Data for the task:
+-------+
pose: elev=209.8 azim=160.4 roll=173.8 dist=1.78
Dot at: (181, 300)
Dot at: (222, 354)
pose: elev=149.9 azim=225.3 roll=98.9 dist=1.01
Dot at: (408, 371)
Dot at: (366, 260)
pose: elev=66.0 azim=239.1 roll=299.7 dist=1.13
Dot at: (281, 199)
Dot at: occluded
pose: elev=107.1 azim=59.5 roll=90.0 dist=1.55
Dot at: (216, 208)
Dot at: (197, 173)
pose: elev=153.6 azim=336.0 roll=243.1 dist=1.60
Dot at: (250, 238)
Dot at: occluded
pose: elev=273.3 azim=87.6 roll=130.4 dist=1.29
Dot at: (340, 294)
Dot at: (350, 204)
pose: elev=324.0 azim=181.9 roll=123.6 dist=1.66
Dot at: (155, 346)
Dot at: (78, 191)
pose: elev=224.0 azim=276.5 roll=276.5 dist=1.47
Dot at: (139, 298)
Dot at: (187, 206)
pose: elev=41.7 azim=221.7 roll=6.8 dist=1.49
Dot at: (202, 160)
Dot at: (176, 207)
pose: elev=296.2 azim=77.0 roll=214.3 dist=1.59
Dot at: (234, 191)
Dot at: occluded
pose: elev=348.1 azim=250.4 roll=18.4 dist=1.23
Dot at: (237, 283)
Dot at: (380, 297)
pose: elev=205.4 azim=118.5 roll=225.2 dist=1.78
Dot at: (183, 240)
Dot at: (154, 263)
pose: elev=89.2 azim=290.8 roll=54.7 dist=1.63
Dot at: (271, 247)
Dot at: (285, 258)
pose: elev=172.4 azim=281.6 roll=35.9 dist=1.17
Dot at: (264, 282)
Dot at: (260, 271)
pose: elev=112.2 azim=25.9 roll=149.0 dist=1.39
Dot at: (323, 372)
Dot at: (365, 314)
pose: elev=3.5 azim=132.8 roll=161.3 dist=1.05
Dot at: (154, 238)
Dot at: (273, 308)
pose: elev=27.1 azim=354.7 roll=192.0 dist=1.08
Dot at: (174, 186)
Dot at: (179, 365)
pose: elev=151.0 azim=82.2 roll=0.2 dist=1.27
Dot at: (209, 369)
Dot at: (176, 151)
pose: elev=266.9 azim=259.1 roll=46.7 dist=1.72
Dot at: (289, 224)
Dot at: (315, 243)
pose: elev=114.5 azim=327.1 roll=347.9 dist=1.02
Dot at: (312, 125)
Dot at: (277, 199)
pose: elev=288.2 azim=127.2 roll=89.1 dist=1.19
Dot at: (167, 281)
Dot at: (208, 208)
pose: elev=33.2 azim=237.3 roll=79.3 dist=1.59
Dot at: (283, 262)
+-------+
What needs to be done: Arrange every line of the listing from the one containing "pose: elev=153.6 azim=336.0" through the end of the listing, both included, as a Markdown table with the columns Row and Listing line. Leave out any blank lines.

Written solution:
| Row | Listing line |
|---|---|
| 1 | pose: elev=153.6 azim=336.0 roll=243.1 dist=1.60 |
| 2 | Dot at: (250, 238) |
| 3 | Dot at: occluded |
| 4 | pose: elev=273.3 azim=87.6 roll=130.4 dist=1.29 |
| 5 | Dot at: (340, 294) |
| 6 | Dot at: (350, 204) |
| 7 | pose: elev=324.0 azim=181.9 roll=123.6 dist=1.66 |
| 8 | Dot at: (155, 346) |
| 9 | Dot at: (78, 191) |
| 10 | pose: elev=224.0 azim=276.5 roll=276.5 dist=1.47 |
| 11 | Dot at: (139, 298) |
| 12 | Dot at: (187, 206) |
| 13 | pose: elev=41.7 azim=221.7 roll=6.8 dist=1.49 |
| 14 | Dot at: (202, 160) |
| 15 | Dot at: (176, 207) |
| 16 | pose: elev=296.2 azim=77.0 roll=214.3 dist=1.59 |
| 17 | Dot at: (234, 191) |
| 18 | Dot at: occluded |
| 19 | pose: elev=348.1 azim=250.4 roll=18.4 dist=1.23 |
| 20 | Dot at: (237, 283) |
| 21 | Dot at: (380, 297) |
| 22 | pose: elev=205.4 azim=118.5 roll=225.2 dist=1.78 |
| 23 | Dot at: (183, 240) |
| 24 | Dot at: (154, 263) |
| 25 | pose: elev=89.2 azim=290.8 roll=54.7 dist=1.63 |
| 26 | Dot at: (271, 247) |
| 27 | Dot at: (285, 258) |
| 28 | pose: elev=172.4 azim=281.6 roll=35.9 dist=1.17 |
| 29 | Dot at: (264, 282) |
| 30 | Dot at: (260, 271) |
| 31 | pose: elev=112.2 azim=25.9 roll=149.0 dist=1.39 |
| 32 | Dot at: (323, 372) |
| 33 | Dot at: (365, 314) |
| 34 | pose: elev=3.5 azim=132.8 roll=161.3 dist=1.05 |
| 35 | Dot at: (154, 238) |
| 36 | Dot at: (273, 308) |
| 37 | pose: elev=27.1 azim=354.7 roll=192.0 dist=1.08 |
| 38 | Dot at: (174, 186) |
| 39 | Dot at: (179, 365) |
| 40 | pose: elev=151.0 azim=82.2 roll=0.2 dist=1.27 |
| 41 | Dot at: (209, 369) |
| 42 | Dot at: (176, 151) |
| 43 | pose: elev=266.9 azim=259.1 roll=46.7 dist=1.72 |
| 44 | Dot at: (289, 224) |
| 45 | Dot at: (315, 243) |
| 46 | pose: elev=114.5 azim=327.1 roll=347.9 dist=1.02 |
| 47 | Dot at: (312, 125) |
| 48 | Dot at: (277, 199) |
| 49 | pose: elev=288.2 azim=127.2 roll=89.1 dist=1.19 |
| 50 | Dot at: (167, 281) |
| 51 | Dot at: (208, 208) |
| 52 | pose: elev=33.2 azim=237.3 roll=79.3 dist=1.59 |
| 53 | Dot at: (283, 262) |